In 1934, after the Fascist seizure of power in Austria, Deutsch moved to Zürich, Switzerland. He completed secondary school there and attended the Swiss Federal Institute of Technology for one semester.

The following year, young Martin Deutsch accompanied his mother on a trip to the United States. During their outbound journey, the Italians invaded Ethiopia; the family decided that it would be best to resettle in America. They moved to Cambridge, Massachusetts, where both parents became influential psychiatrists.

Deutsch enrolled at MIT, where he excelled at mathematics and physics. He received his BS degree in 1937, after two years of study. In 1939, he married Suzanne Zeitlin, a native Bostonian who had just graduated from Simmons College with a master's degree in social work. They had two children, L. Peter Deutsch and Nicholas Deutsch. Martin earned his Ph.D. in physics in 1941, under Robley D. Evans leading to a thesis entitled: A Study of Nuclear Radiations by Means of a Magnetic Lens Beta Ray Spectrometer.

==Work on the Manhattan Project==
Since Deutsch was still a German subject in 1941 (Germany annexed Austria in 1938; under the Nuremberg Laws, Jews were stripped of their citizenship and considered "subjects" of the Reich), he was classified by the U.S. Government as an enemy alien. Deutsch was a committed anti-fascist, and wanted to help in the war effort, and so he had to wait for two years to receive a security clearance. During that time, he taught and did research at MIT.

Deutsch arrived at Los Alamos in 1943, and began working closely with Emilio Segrè on problems concerning fission physics.
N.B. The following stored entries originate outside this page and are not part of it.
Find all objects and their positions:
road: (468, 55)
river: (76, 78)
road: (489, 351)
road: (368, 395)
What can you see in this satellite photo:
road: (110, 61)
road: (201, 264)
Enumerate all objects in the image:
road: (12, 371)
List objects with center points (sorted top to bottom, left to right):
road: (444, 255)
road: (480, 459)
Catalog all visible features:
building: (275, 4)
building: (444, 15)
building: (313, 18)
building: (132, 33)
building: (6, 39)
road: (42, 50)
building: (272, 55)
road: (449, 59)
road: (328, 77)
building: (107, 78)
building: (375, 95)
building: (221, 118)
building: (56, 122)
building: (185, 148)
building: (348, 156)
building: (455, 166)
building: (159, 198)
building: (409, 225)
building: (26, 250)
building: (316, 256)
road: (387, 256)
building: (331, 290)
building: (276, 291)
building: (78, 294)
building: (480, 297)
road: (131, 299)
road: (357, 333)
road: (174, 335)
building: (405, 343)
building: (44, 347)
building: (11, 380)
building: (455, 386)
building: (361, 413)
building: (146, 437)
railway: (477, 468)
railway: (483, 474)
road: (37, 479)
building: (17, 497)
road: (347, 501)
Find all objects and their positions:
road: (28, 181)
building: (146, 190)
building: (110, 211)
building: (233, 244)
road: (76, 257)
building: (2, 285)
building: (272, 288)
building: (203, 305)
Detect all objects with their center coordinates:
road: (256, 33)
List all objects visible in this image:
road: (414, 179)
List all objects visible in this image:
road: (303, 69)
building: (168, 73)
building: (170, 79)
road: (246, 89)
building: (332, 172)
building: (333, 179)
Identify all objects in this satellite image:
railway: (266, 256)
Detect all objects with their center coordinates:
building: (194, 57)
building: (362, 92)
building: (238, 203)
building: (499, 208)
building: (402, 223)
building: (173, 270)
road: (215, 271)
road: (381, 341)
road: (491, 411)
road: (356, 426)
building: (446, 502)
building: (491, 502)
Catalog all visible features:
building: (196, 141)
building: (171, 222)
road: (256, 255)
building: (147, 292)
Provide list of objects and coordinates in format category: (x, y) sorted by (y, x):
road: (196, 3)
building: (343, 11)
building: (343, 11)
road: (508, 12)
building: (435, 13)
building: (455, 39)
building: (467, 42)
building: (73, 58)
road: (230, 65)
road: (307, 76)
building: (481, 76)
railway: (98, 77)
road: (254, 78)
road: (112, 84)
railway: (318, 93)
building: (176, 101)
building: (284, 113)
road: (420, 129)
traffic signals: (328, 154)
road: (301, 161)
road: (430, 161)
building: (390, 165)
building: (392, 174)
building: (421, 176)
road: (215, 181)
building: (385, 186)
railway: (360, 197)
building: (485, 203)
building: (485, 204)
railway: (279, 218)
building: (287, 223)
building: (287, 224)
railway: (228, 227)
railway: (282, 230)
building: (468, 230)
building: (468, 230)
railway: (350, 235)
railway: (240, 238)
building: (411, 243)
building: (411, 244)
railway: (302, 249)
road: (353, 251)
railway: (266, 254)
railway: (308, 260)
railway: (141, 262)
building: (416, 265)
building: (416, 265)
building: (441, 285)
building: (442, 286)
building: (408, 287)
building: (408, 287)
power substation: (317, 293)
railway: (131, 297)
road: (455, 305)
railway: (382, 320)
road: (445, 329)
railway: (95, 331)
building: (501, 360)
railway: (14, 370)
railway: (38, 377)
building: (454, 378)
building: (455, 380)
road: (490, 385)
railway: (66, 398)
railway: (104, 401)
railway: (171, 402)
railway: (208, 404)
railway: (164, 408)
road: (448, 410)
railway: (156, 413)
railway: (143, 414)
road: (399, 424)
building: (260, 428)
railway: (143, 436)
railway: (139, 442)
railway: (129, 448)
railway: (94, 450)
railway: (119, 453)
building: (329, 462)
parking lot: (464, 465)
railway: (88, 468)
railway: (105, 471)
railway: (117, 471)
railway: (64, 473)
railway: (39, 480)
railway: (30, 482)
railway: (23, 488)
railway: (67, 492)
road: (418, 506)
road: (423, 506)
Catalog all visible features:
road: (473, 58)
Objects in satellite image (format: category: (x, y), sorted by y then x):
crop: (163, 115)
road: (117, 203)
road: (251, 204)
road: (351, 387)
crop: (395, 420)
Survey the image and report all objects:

He also worked with his future colleague at MIT, Victor Weisskopf. As it turned out, they had attended the same high school in Vienna, but not at the same time: Weisskopf graduated the year that Deutsch entered the school.

==Career at MIT==
Deutsch returned to MIT in 1946, joining his Los Alamos colleagues Victor Weisskopf and Bruno Rossi. One of his students was Henry Kendall, who won the Nobel Prize for Physics in 1990. He also recruited Samuel C. C. Ting to the faculty; Ting was awarded the Nobel Prize for Physics in 1976.

In 1951, Deutsch measured and confirmed the existence of positronium, a bound state of electrons and positrons whirling about each other. The properties of positronium were predicted by Carl D. Anderson of Caltech in 1932.

The Martin Deutsch Student Award was created in 1987 to recognize outstanding experimental work by an MIT physics graduate student.

Deutsch died in 2002 at his home in Cambridge, Massachusetts.